▶ **What you need to do**: Your task is to find every line of the data that holds the string "left" and copy it.

#### Source data ####

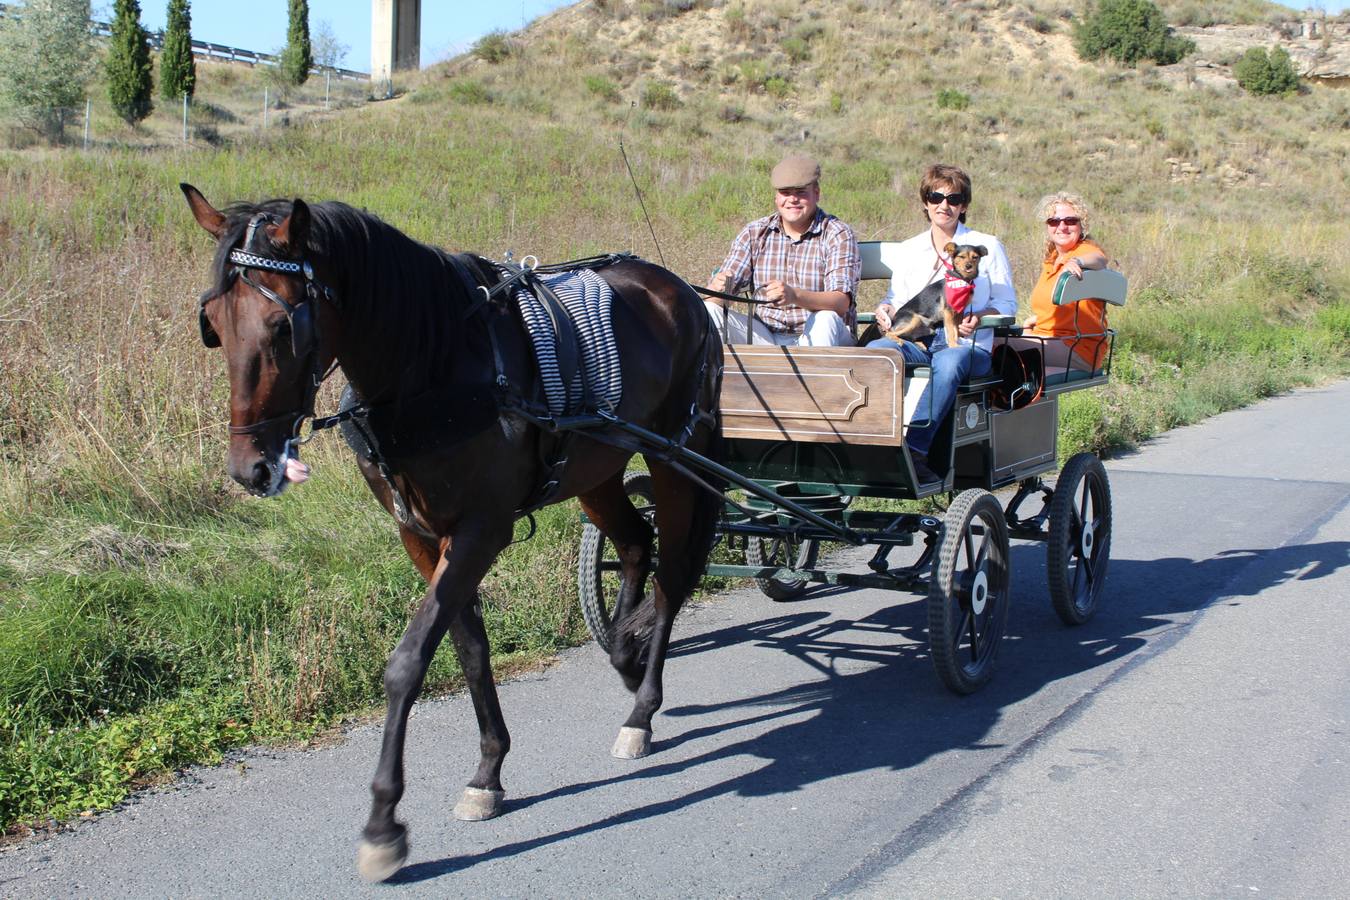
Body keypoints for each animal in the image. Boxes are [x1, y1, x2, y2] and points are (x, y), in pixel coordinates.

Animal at [184, 180, 729, 879]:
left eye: (283, 325)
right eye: (215, 323)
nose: (250, 468)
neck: (429, 368)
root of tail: (682, 292)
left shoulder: (482, 530)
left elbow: (409, 661)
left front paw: (384, 823)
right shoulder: (419, 534)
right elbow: (469, 649)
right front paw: (488, 771)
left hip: (677, 456)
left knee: (672, 575)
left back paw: (642, 706)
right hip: (599, 465)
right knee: (635, 544)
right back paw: (625, 662)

####

▶ **Answer area**:
left eye: (283, 325)
left shoulder: (482, 530)
left elbow: (409, 661)
left front paw: (384, 823)
left hip: (677, 456)
left knee: (672, 575)
left back paw: (642, 706)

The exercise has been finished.